>>>

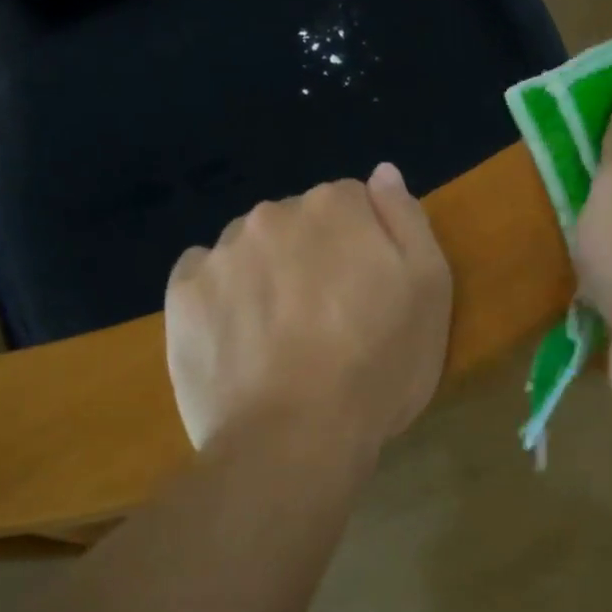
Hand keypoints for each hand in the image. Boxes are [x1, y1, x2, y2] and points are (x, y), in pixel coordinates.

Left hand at [165, 163, 452, 454]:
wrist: (294, 439)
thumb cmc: (377, 366)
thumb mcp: (429, 290)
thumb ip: (406, 219)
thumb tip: (382, 173)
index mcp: (335, 206)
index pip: (351, 203)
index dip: (362, 246)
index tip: (366, 291)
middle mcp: (273, 213)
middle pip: (297, 223)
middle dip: (311, 254)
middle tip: (325, 318)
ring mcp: (221, 252)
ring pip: (249, 248)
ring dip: (264, 273)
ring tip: (278, 334)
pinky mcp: (182, 293)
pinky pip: (204, 275)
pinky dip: (219, 294)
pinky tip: (236, 334)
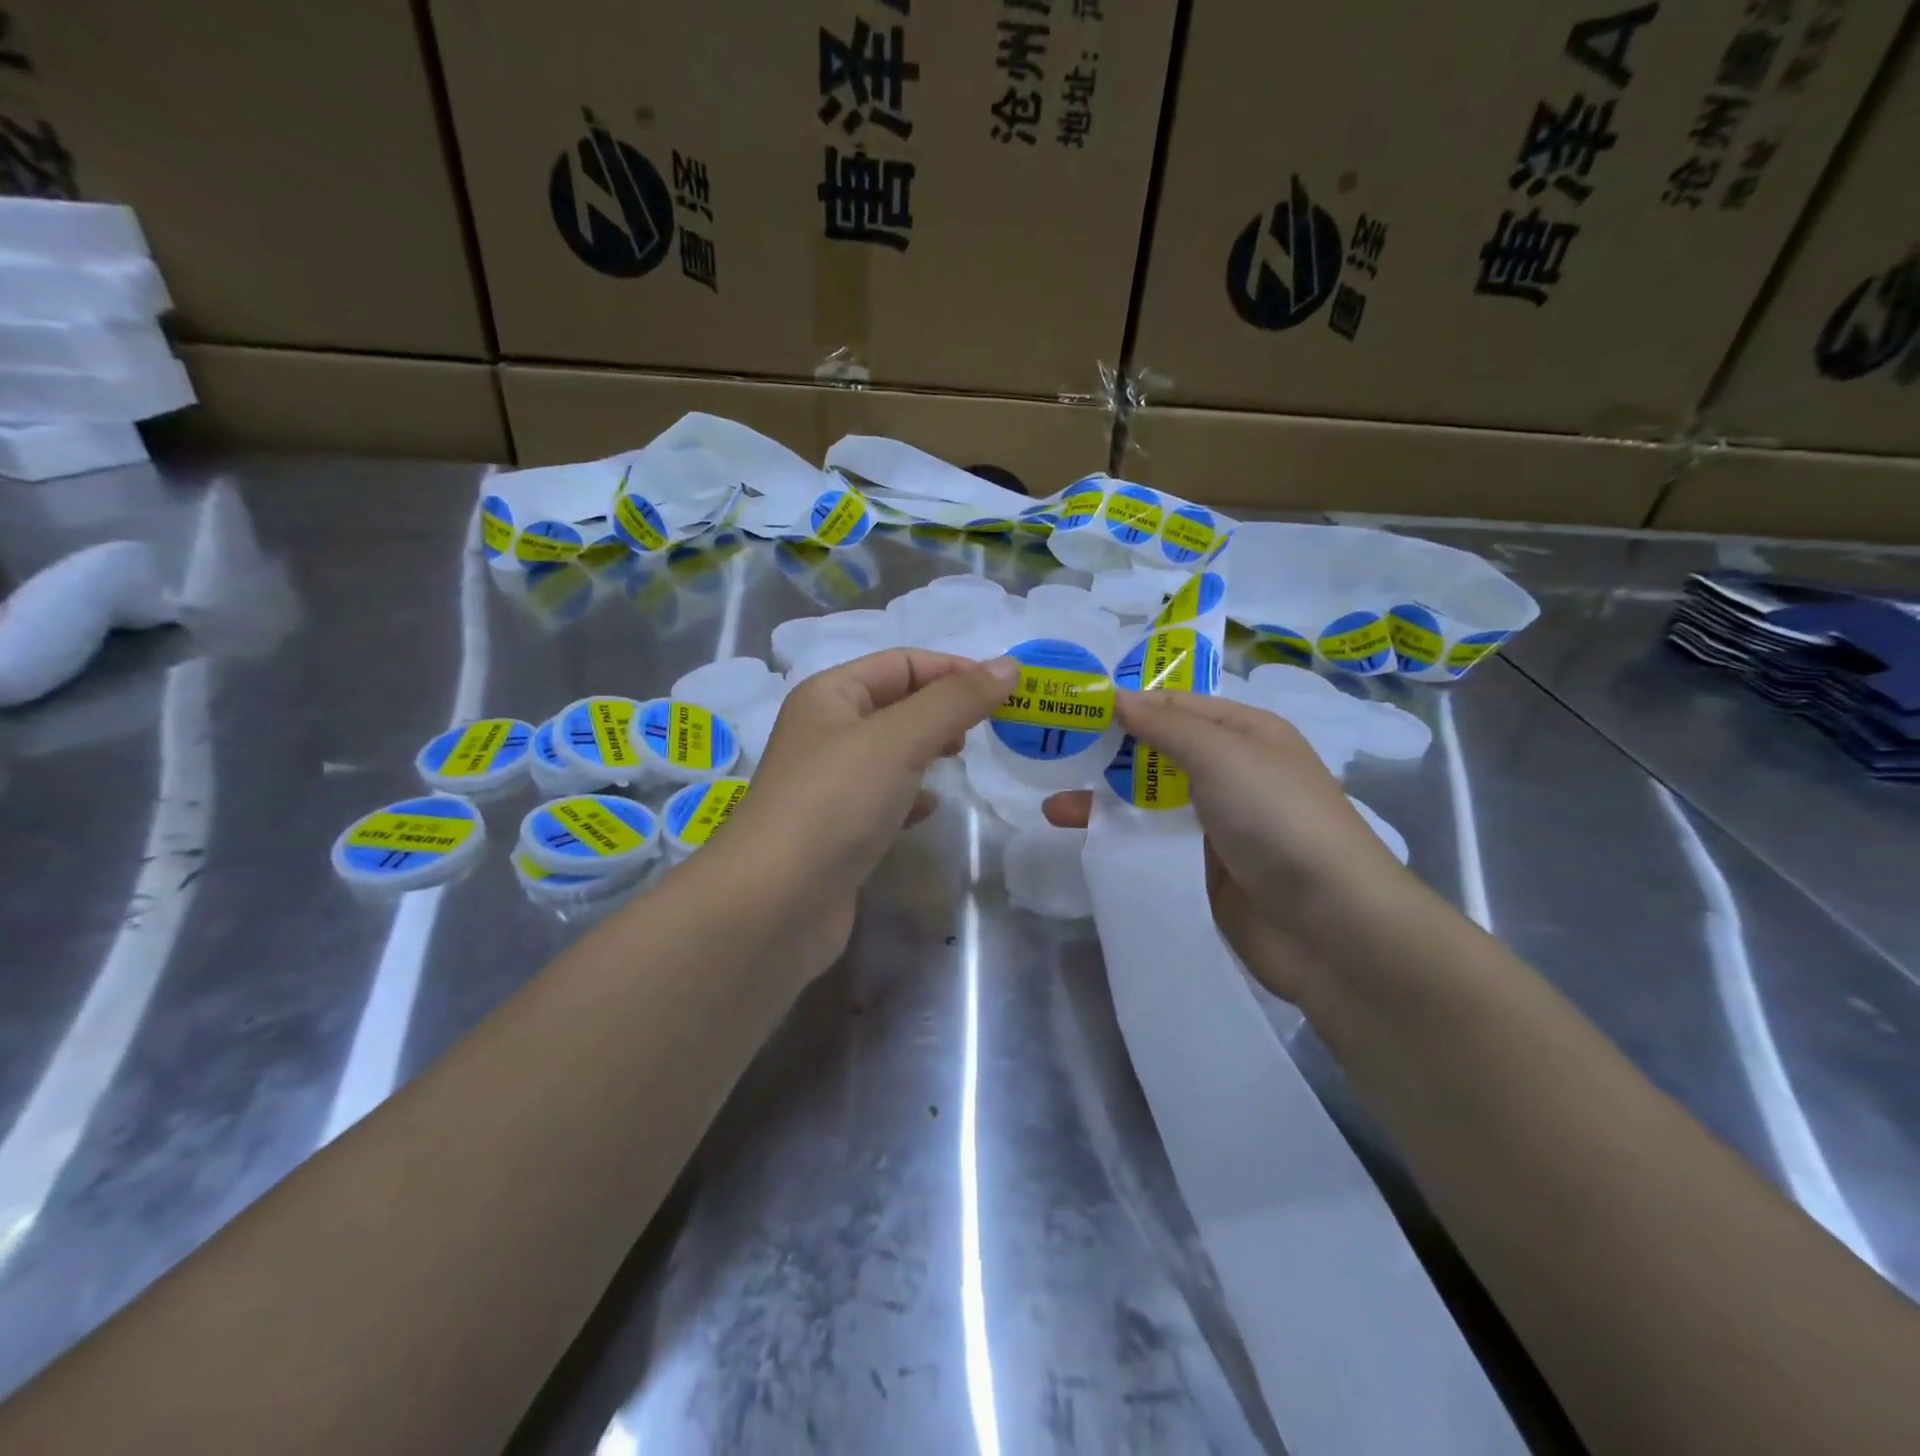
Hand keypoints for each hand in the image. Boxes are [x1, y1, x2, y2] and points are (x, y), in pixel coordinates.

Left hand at [720, 648, 1018, 980]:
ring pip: (892, 753)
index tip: (1005, 690)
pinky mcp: (837, 829)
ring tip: (962, 761)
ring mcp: (829, 784)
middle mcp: (825, 732)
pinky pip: (883, 797)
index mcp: (830, 695)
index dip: (953, 669)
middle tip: (988, 727)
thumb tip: (1009, 665)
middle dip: (944, 711)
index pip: (901, 663)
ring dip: (929, 751)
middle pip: (896, 704)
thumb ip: (956, 701)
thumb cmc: (836, 802)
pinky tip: (929, 810)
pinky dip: (911, 797)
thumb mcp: (900, 739)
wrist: (775, 904)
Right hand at [1043, 690, 1409, 1001]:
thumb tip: (1117, 697)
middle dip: (1107, 754)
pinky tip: (1082, 845)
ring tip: (1052, 809)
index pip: (1175, 705)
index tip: (1071, 709)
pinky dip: (1121, 842)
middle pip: (1158, 754)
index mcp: (1246, 734)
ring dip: (1104, 802)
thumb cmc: (1278, 820)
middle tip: (1051, 757)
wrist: (1332, 927)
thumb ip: (1166, 726)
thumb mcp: (1223, 756)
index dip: (1127, 704)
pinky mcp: (1203, 871)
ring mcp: (1217, 826)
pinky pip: (1154, 847)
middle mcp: (1232, 773)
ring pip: (1149, 804)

<<<

_What to produce_
Would you restate, word for word and with no pictures, only the lines from the opening of the material through the line with "index dip: (362, 246)", both included?

_Result below_
Hand keypoints for each hand in the image. Boxes are [x1, y1, x2, y2] and points are (x, y), in pixel coordinates.

Left hand at [165, 163, 452, 454]:
wrist: (294, 439)
thumb cmc: (377, 366)
thumb mcp: (429, 290)
thumb ip: (406, 219)
thumb tip: (382, 173)
index mcp: (335, 206)
index pip: (351, 203)
index dip: (362, 246)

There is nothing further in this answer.